**Data provided:**

═══

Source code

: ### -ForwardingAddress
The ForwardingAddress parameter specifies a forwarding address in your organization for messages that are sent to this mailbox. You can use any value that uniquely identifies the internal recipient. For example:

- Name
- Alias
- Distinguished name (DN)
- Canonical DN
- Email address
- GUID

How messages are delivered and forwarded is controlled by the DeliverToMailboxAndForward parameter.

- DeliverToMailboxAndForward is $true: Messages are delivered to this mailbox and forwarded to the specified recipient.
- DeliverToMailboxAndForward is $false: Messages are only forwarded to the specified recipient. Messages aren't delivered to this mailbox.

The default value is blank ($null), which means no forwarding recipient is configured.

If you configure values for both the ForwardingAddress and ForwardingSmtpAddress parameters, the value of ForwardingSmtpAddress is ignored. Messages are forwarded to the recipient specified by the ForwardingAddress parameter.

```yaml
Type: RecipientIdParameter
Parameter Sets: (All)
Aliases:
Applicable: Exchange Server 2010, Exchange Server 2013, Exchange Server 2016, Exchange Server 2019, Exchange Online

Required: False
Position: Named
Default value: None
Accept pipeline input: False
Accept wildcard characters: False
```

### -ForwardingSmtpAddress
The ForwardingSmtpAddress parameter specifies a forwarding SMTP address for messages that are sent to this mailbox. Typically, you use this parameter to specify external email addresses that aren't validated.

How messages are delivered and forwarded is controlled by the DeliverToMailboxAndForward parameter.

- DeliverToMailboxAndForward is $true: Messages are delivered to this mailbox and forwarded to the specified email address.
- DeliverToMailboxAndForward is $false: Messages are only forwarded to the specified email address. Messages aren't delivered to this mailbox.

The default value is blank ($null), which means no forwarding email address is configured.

═══

**Task brief:**
Everything from the first line of the records above through the line containing "- Canonical DN" should be restated word for word; leave out all other lines.

**Result for this task:**
Source code

: ### -ForwardingAddress
The ForwardingAddress parameter specifies a forwarding address in your organization for messages that are sent to this mailbox. You can use any value that uniquely identifies the internal recipient. For example:

- Name
- Alias
- Distinguished name (DN)
- Canonical DN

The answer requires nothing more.